*WHAT YOU HAVE TO DO*
Copy all of the entries that follow, exactly.

(Dataset entries)

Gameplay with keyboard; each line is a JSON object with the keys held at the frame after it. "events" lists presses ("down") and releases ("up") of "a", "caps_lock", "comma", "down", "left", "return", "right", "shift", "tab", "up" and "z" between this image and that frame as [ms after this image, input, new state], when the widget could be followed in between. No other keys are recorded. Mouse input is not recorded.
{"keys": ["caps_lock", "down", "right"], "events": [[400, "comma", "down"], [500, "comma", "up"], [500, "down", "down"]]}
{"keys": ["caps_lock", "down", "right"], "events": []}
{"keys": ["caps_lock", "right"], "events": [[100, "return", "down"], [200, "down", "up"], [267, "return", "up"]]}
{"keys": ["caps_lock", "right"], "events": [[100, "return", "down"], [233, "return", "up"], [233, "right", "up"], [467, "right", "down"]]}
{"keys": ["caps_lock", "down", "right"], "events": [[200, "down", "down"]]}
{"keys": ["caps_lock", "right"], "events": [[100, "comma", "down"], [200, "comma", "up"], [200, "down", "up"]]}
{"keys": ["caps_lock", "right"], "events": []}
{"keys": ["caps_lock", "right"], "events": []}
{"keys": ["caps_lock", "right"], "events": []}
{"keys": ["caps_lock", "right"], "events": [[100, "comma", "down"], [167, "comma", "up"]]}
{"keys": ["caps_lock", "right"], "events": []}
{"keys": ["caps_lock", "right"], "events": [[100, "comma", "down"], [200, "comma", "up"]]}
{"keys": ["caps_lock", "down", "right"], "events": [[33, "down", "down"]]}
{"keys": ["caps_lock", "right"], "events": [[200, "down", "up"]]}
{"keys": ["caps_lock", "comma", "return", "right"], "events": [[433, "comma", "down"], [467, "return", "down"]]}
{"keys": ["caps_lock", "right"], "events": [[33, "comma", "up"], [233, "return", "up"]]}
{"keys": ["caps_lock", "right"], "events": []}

*ANSWER TO THE PROBLEM*
Gameplay with keyboard; each line is a JSON object with the keys held at the frame after it. "events" lists presses ("down") and releases ("up") of "a", "caps_lock", "comma", "down", "left", "return", "right", "shift", "tab", "up" and "z" between this image and that frame as [ms after this image, input, new state], when the widget could be followed in between. No other keys are recorded. Mouse input is not recorded.
{"keys": ["caps_lock", "down", "right"], "events": [[400, "comma", "down"], [500, "comma", "up"], [500, "down", "down"]]}
{"keys": ["caps_lock", "down", "right"], "events": []}
{"keys": ["caps_lock", "right"], "events": [[100, "return", "down"], [200, "down", "up"], [267, "return", "up"]]}
{"keys": ["caps_lock", "right"], "events": [[100, "return", "down"], [233, "return", "up"], [233, "right", "up"], [467, "right", "down"]]}
{"keys": ["caps_lock", "down", "right"], "events": [[200, "down", "down"]]}
{"keys": ["caps_lock", "right"], "events": [[100, "comma", "down"], [200, "comma", "up"], [200, "down", "up"]]}
{"keys": ["caps_lock", "right"], "events": []}
{"keys": ["caps_lock", "right"], "events": []}
{"keys": ["caps_lock", "right"], "events": []}
{"keys": ["caps_lock", "right"], "events": [[100, "comma", "down"], [167, "comma", "up"]]}
{"keys": ["caps_lock", "right"], "events": []}
{"keys": ["caps_lock", "right"], "events": [[100, "comma", "down"], [200, "comma", "up"]]}
{"keys": ["caps_lock", "down", "right"], "events": [[33, "down", "down"]]}
{"keys": ["caps_lock", "right"], "events": [[200, "down", "up"]]}
{"keys": ["caps_lock", "comma", "return", "right"], "events": [[433, "comma", "down"], [467, "return", "down"]]}
{"keys": ["caps_lock", "right"], "events": [[33, "comma", "up"], [233, "return", "up"]]}
{"keys": ["caps_lock", "right"], "events": []}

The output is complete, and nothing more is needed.